Step 3: Check for Known Accepted Duplicates

Before finalizing the report, search for previous issues labeled duplicate-review in this repository:

Search for issues with label "duplicate-review" that are closed

Read the comments and body of those past issues to find any pairs or groups that reviewers have explicitly marked as "accepted" or "not duplicates". Look for phrases like:

  • "accepted as-is"
  • "not duplicates"
  • "intentionally separate"
  • "keep both"
  • checked task list items (i.e., - [x])

Exclude those known-accepted pairs from the current report. If you include a group that was previously reviewed, add a note: (previously reviewed — see #<issue-number>).

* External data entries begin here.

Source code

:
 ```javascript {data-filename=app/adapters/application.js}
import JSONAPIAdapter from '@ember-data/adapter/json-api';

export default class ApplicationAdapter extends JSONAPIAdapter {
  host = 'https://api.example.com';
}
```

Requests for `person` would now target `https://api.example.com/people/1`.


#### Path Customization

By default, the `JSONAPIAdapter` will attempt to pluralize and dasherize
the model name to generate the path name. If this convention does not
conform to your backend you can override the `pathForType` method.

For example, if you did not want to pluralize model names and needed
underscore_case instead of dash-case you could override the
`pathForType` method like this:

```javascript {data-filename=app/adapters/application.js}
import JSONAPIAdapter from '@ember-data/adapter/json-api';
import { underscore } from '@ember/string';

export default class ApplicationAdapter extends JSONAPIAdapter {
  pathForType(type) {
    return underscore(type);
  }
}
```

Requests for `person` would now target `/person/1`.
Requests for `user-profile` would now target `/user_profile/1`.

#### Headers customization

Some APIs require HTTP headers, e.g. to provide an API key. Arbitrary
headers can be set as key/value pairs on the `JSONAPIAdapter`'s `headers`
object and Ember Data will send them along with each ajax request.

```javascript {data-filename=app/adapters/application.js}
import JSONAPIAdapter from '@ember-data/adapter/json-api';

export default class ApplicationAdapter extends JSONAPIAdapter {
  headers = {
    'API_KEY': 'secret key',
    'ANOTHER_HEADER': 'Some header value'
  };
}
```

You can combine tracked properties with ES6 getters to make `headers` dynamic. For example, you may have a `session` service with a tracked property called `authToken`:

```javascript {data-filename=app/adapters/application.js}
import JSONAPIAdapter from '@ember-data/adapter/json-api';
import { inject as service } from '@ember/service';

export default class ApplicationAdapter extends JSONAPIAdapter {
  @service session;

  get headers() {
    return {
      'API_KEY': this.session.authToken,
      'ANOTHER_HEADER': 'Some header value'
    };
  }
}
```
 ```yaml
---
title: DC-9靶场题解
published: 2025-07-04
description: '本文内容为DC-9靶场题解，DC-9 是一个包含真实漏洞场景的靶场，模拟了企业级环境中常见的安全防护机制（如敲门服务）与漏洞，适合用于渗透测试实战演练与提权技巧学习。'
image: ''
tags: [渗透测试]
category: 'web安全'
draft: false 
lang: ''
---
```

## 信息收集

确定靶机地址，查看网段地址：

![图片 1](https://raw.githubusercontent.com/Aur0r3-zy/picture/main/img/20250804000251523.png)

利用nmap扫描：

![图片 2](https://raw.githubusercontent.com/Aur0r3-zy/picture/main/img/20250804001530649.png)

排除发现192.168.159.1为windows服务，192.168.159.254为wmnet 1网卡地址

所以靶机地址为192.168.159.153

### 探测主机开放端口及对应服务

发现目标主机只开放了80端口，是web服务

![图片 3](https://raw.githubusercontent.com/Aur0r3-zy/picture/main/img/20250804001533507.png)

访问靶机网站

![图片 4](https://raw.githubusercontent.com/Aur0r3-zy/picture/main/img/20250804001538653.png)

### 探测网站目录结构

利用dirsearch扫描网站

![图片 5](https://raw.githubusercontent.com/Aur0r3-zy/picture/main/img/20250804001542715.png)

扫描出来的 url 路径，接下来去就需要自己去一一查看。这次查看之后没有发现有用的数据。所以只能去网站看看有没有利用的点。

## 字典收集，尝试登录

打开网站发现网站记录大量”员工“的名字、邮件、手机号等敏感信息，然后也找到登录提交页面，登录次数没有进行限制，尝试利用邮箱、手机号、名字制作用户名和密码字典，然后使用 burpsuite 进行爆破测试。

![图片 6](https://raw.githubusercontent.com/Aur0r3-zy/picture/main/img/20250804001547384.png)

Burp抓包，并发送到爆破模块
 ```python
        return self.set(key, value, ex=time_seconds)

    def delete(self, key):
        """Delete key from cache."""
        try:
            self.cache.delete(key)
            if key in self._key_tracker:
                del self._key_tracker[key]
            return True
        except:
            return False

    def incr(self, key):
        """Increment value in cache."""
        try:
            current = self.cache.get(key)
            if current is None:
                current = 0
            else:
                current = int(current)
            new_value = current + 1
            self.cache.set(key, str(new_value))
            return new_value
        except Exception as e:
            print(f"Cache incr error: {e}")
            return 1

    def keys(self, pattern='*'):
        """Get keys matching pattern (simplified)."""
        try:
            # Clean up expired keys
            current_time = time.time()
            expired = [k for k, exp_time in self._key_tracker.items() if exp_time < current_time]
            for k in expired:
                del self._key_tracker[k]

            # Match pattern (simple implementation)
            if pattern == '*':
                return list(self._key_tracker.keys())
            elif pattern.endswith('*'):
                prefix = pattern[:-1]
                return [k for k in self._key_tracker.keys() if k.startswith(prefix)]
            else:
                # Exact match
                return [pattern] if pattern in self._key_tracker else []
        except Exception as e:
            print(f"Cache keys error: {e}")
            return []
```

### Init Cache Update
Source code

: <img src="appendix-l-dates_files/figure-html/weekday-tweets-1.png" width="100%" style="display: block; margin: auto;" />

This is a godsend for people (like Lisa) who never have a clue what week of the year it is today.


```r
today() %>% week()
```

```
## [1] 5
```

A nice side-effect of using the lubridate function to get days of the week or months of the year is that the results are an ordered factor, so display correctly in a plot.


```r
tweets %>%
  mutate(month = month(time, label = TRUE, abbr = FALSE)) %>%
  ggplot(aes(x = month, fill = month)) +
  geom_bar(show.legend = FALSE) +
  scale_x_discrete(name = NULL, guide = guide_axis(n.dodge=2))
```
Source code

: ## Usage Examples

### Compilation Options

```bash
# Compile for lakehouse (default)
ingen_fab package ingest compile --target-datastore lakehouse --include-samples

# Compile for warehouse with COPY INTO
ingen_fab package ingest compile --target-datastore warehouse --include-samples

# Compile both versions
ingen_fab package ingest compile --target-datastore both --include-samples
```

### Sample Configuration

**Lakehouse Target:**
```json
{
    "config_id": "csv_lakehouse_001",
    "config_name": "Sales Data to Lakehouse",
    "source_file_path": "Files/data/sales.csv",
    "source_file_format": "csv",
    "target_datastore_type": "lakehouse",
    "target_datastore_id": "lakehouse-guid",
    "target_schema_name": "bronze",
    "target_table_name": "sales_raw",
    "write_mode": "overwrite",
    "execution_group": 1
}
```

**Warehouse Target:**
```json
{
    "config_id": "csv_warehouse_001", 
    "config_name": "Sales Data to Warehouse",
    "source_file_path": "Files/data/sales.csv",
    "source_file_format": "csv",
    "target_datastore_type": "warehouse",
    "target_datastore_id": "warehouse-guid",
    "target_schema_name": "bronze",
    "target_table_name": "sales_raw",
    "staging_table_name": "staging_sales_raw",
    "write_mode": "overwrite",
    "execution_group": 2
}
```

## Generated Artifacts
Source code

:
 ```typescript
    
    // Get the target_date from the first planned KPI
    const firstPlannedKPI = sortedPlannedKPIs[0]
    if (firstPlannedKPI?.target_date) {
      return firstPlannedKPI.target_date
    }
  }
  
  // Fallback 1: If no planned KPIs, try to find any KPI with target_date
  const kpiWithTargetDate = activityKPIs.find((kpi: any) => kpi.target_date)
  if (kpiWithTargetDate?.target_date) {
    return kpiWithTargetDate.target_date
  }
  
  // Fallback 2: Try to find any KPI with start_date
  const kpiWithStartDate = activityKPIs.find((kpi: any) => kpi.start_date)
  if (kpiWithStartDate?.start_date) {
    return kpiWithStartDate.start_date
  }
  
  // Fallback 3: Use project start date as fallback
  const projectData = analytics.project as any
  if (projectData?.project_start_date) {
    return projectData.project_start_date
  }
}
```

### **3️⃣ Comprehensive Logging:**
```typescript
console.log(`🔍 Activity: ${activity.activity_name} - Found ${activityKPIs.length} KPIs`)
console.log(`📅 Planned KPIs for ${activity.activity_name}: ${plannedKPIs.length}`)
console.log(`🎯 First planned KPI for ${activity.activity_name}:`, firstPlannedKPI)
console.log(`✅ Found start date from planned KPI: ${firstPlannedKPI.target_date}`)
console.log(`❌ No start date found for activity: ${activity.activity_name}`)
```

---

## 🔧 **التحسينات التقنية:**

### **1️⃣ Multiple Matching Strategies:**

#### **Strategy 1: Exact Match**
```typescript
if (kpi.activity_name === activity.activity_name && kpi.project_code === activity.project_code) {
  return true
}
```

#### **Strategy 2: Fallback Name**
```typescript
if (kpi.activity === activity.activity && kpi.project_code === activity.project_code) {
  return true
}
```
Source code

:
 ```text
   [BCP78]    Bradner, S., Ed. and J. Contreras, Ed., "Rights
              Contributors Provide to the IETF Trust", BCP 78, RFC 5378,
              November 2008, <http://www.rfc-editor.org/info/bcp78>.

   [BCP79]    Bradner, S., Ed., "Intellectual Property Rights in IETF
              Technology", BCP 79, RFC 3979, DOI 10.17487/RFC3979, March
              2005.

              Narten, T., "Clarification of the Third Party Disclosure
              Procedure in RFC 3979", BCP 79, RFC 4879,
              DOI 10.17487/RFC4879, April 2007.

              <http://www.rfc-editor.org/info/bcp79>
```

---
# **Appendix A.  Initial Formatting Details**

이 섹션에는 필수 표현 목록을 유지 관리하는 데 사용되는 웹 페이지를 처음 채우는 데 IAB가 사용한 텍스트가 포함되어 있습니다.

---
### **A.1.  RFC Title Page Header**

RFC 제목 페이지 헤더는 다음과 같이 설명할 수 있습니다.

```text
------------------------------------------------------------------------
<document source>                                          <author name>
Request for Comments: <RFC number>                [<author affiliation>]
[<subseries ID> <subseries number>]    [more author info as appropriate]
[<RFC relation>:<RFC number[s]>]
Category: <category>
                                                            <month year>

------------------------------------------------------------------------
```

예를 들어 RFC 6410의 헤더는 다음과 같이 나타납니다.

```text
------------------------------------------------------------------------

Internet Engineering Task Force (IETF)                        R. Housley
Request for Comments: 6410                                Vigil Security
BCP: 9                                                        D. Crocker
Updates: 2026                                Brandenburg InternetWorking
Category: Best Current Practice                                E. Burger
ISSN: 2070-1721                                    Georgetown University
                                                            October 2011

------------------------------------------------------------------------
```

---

Step 4: Produce the Report

Create an issue titled: 🔍 Duplicate Resource Review

Format the body as follows:

### Summary

- **Potential duplicate groups found:** N
- **Resources involved:** M
- **Known accepted (excluded):** K pairs from previous reviews

### How to Use This Report

Review each group below. If the resources are intentionally separate, check the box to mark them as accepted. These will be excluded from future reports.

### Potential Duplicates

#### Group 1: <Short description of what they share>

- [ ] Reviewed — these are intentionally separate

| Resource | Type | Description |
|----------|------|-------------|
| `agents/foo.agent.md` | Agent | Does X for Y |
| `instructions/foo.instructions.md` | Instruction | Also does X for Y |

**Why flagged:** <Brief explanation of the similarity>

---

#### Group 2: ...

<repeat for each group>

Use <details> blocks to collapse groups if there are more than 10.

Safe Output Guidance

  • If you find potential duplicates: use create-issue to file the report.
  • If no potential duplicates are found (after excluding known accepted ones): call noop with the message: "No potential duplicate resources detected. All resources appear to serve distinct purposes."

Guidelines

  • Be conservative — only flag resources where there is a genuine risk of redundancy.
  • Group related duplicates together (don't list the same pair twice in separate groups).
  • Sort groups by confidence (strongest duplicate signals first).
  • Include cross-type duplicates (e.g., an agent and an instruction doing the same thing).
  • Limit the report to the top 20 most likely duplicate groups to keep it actionable.
  • For skills, use the folder name and description from SKILL.md.
  • Process resources in batches to stay within time limits — prioritize name and description comparison, then spot-check content for top candidates.